Two operators * and &
When handling pointers, you will encounter two 'extra' operators. These are * and &. It helps, when you look at code, that you read * as 'the value stored at this address', and & as 'the address of this variable'.
int anInt=5; int * anIntPointer=&anInt; printf("Address: %p Value: %d \n",&anInt, anInt); printf("Address of pointer: %p Address: %p Value: %d \n",&anIntPointer, anIntPointer, *anIntPointer); printf("Size of pointer: %d size of int: %d\n", sizeof(anIntPointer), sizeof(anInt));
Thus, we declare an integer and assign this integer the value 5, we declare a pointer (mind the extra *), and we let it point to the address of the previously declared integer. Next, we print the address of the integer, and the value of the integer. Then we print the address of the pointer, the value of the pointer (which is an address, the address of anInt), and the value the pointer points to. And to end, we print the size of the pointers and the size of the integer. This produces the following output:
Address: 0xbfc819d8 Value: 5 Address of pointer: 0xbfc819d4 Address: 0xbfc819d8 Value: 5 Size of pointer: 4 size of int: 4
Here we can see that both pointers and integers are 4 bytes large (which makes sense, since I'm on a 32-bit computer; if you run this on a 64-bit or a 16-bit computer, these values may vary). The address will be different on your system, but the fact that the address of the pointer and the address of the integer are only 4 bytes apart is not a coincidence; they are simply physically stored next to each other. In printf, we use p to print a pointer (in hexadecimal), s to print a string (for more information see man 3 printf). The sizeof() operator used in the printf statement returns the size of an element (in bytes).
Handling arrays
What is an array? An array is simply a list of variables of the same type. In this example, we declare an array of integers where we can store 5 integers. At this point, we also declare how many integers we want to put in there (in this case five). Here we initialize the array at declaration, but we could do it elsewhere in the program as well.
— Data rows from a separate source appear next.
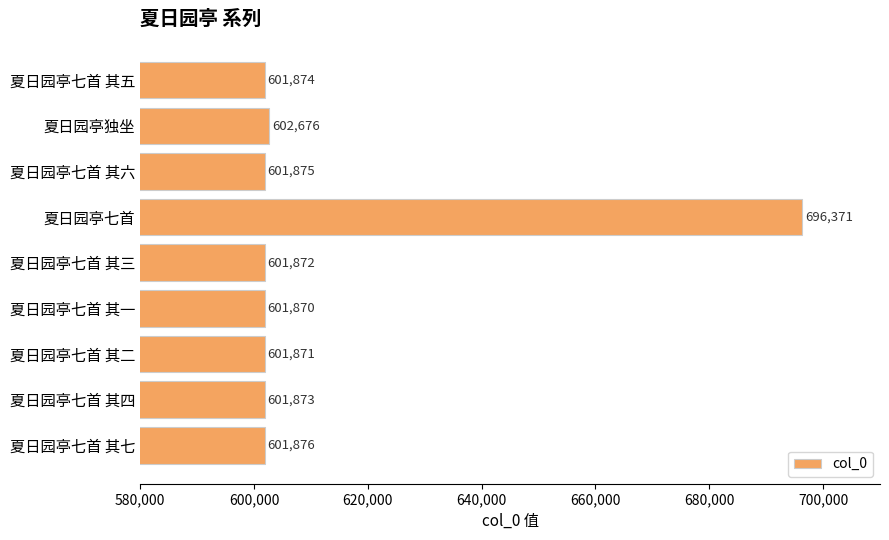

Which category has the highest value across all series?

夏日园亭七首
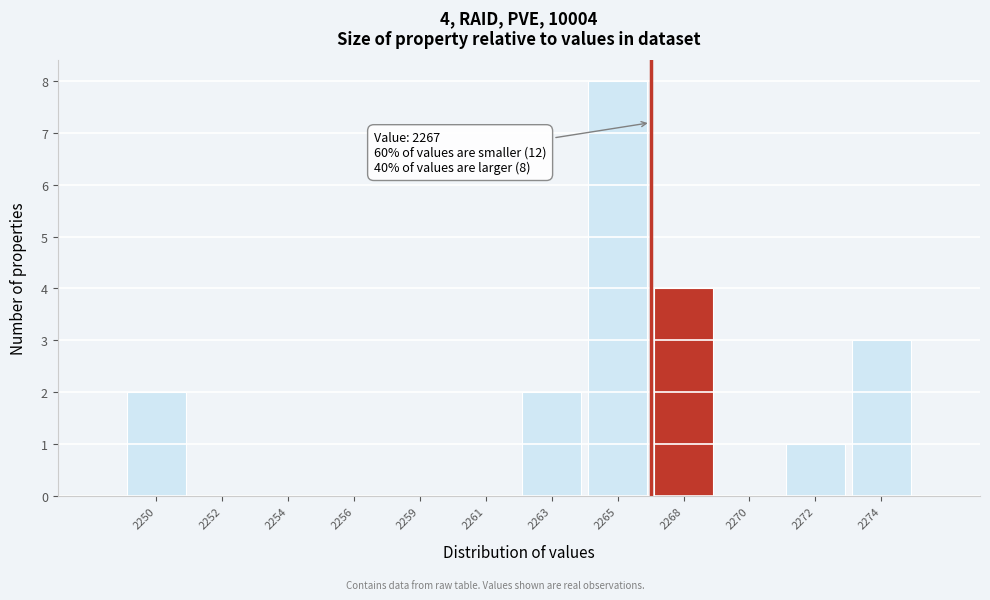

Reading left to right, extract all data points from this chart.

2250=2	2252=0	2254=0	2256=0	2259=0	2261=0	2263=2	2265=8	2268=4	2270=0	2272=1	2274=3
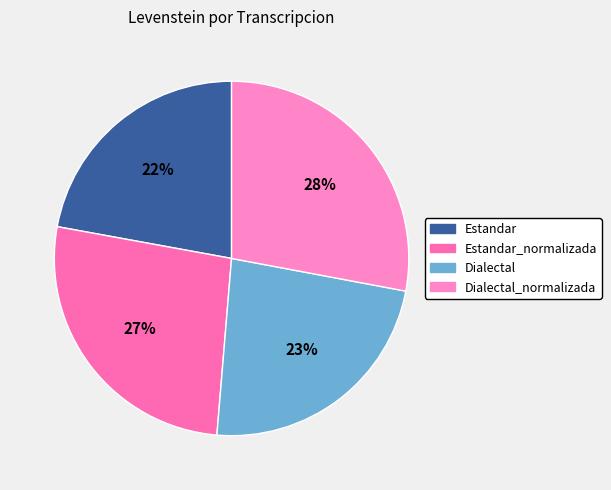

How many segments does this pie chart have?

4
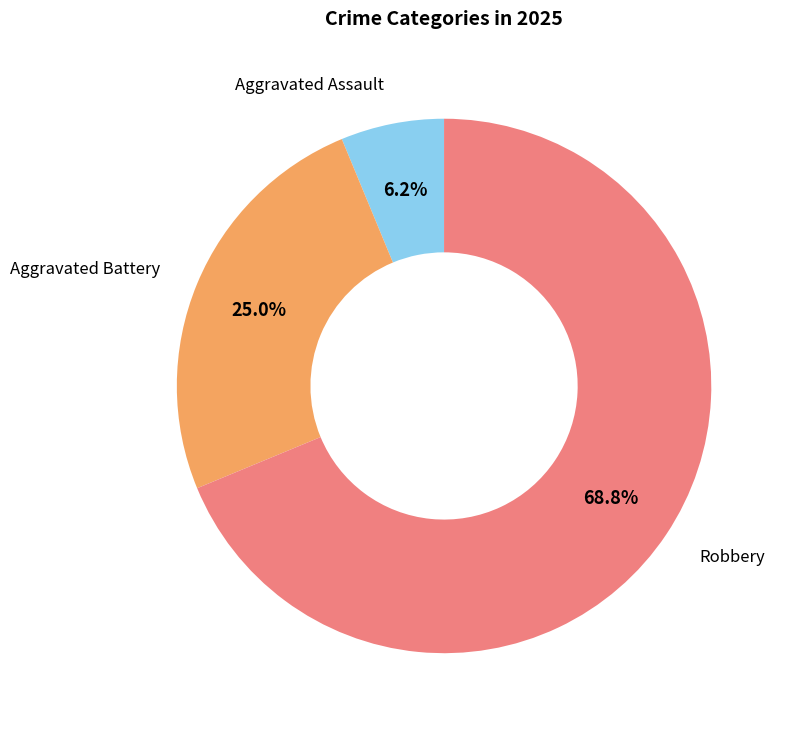

Is there a majority slice in this chart?

Yes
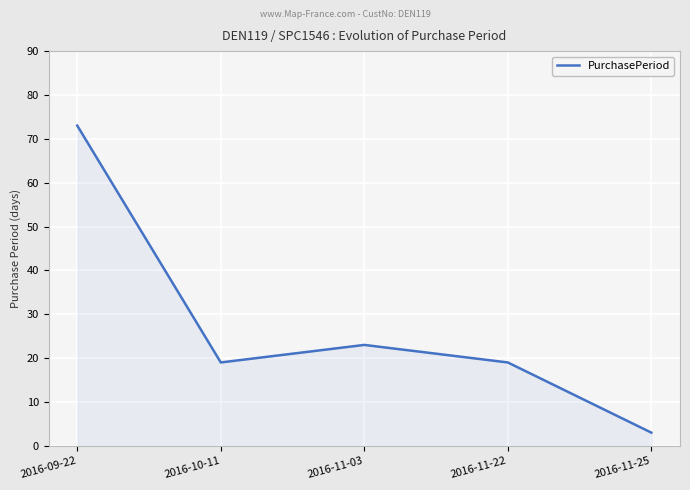

What is the sum of all values?

137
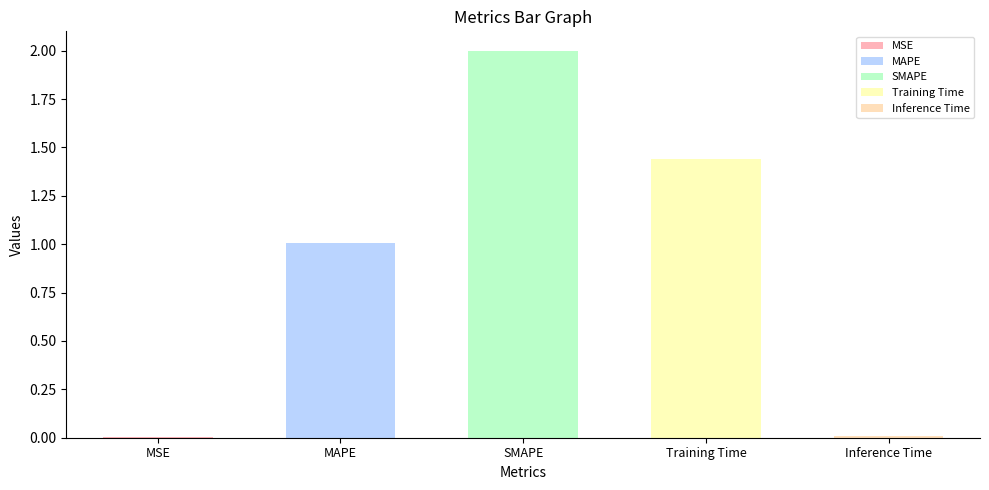

List the labels in order of value, smallest first.

MSE, Inference Time, MAPE, Training Time, SMAPE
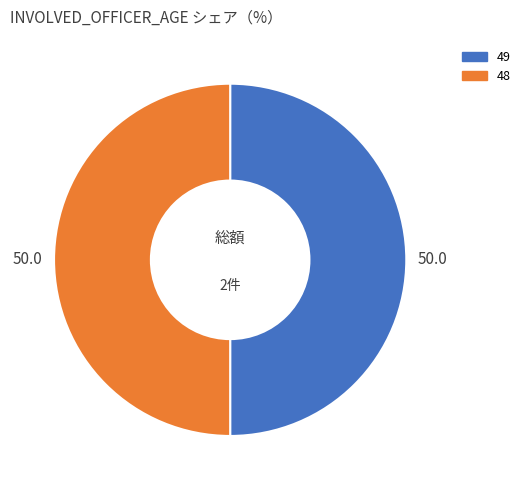

Is it true that 49 is 57% of the pie?

False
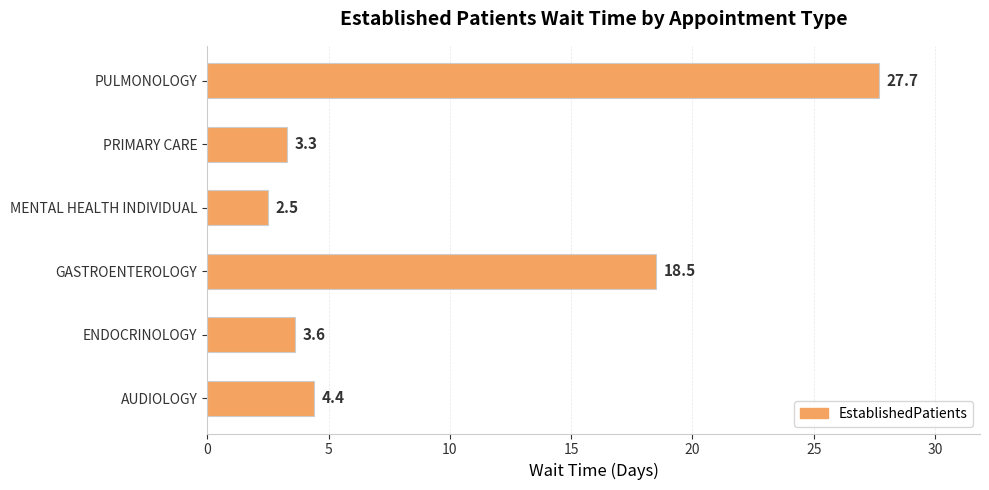

What is the difference between the maximum and second lowest values?

24.4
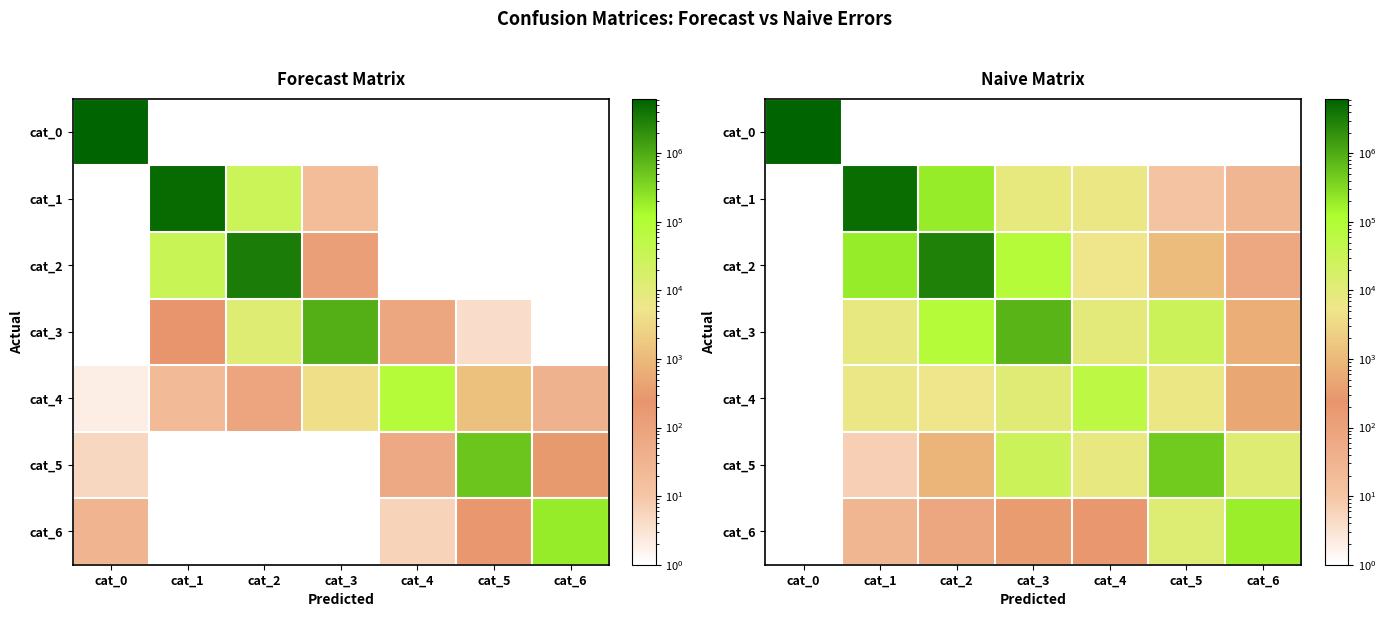

What is the sum of the cat_3 values at cat_6 and cat_3?

796331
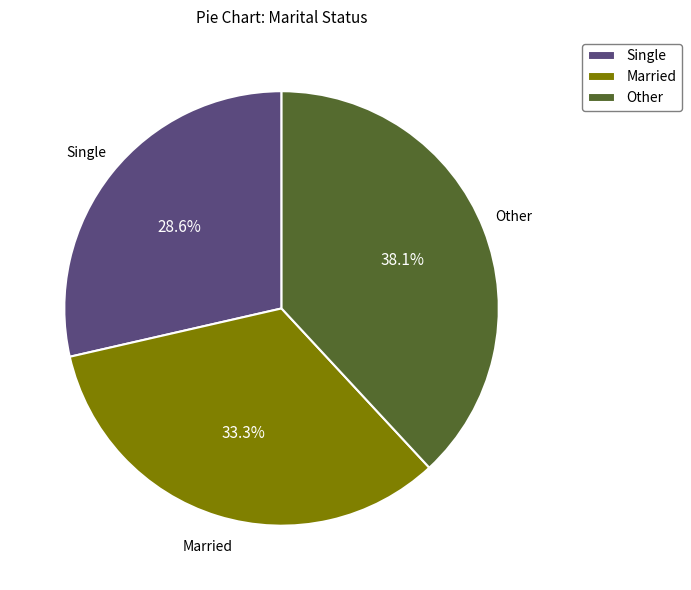

Does Married account for over 50% of the chart?

No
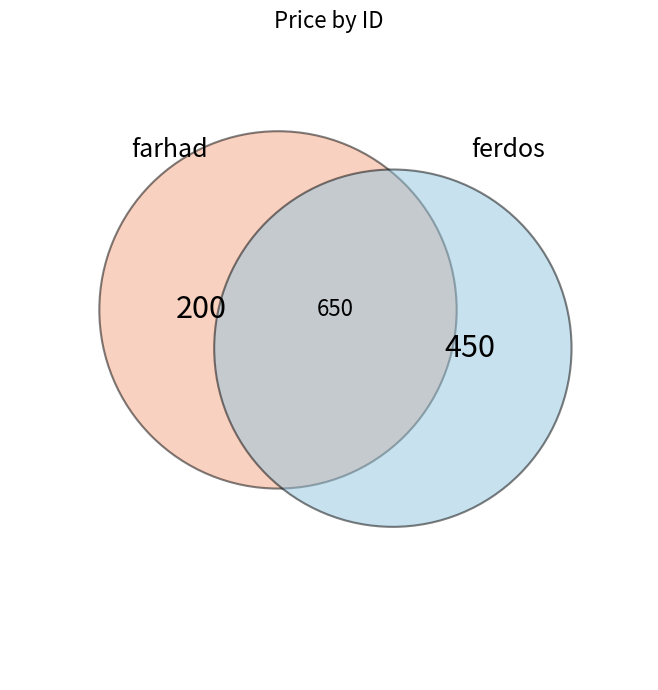

Does any single category account for the majority?

Yes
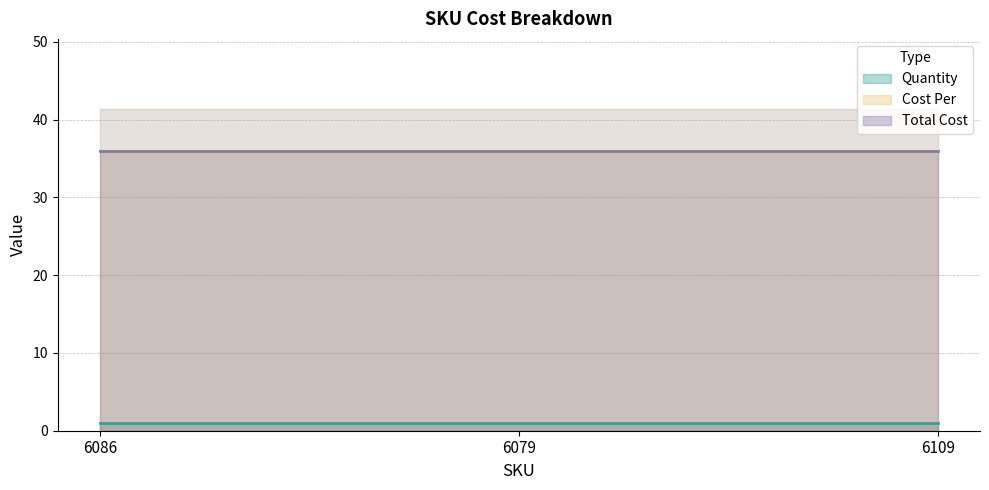

What are all the series names shown in the legend?

Quantity, Cost Per, Total Cost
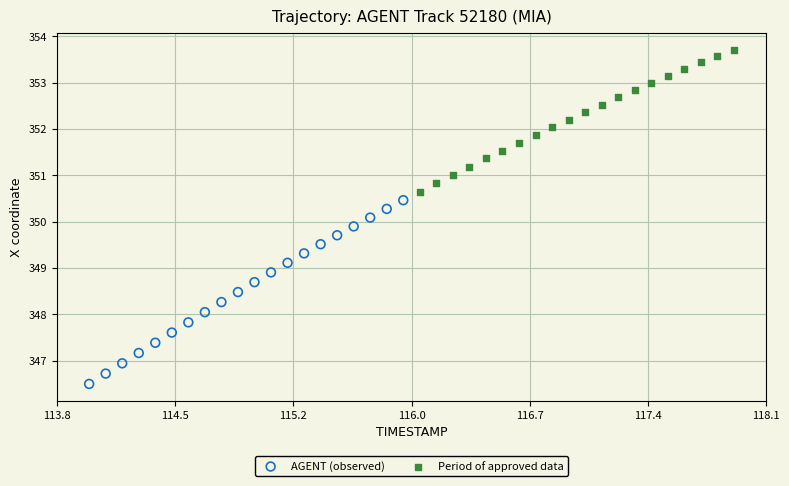

Which series reaches the minimum Y coordinate?

AGENT (observed)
int anIntArray[5]={10,20,30,40,50}; printf("Address of array: %p\n", &anIntArray); printf("Size of array: %d\n",sizeof(anIntArray)); for(i=0;i<sizeof(anIntArray)/sizeof(int);i++)*{ printf("Index:%x Address:%p Value:%d Value: %d\n", i, &anIntArray[i], anIntArray[i], *(anIntArray+i));*}
This code produces the following output:
Address of array: 0xbf8b55d4*Size of array: 20* Index:0 Address:0xbf8b55d4 Value:10 Value: 10 * Index:1 Address:0xbf8b55d8 Value:20 Value: 20 * Index:2 Address:0xbf8b55dc Value:30 Value: 30 * Index:3 Address:0xbf8b55e0 Value:40 Value: 40 * Index:4 Address:0xbf8b55e4 Value:50 Value: 50
Now, what does this show us? The size of the array equals the number of elements times the size of each element (there is nothing extra stored). All elements are placed next to each other in memory (look at the memory addresses: they each differ by 4. By adding [i] after the array name, we can address an element of the array at index i. But, and here's some magic called 'pointer arithmetic', if we add 1 to an int pointer, the pointer is increased by 4 (the size of the integer) - not by one. So, we can address the array by using the subscript method ([i]), but also with some pointer arithmetic, and, in essence, the array we declared is just a pointer to memory - where several values of the same type are stored.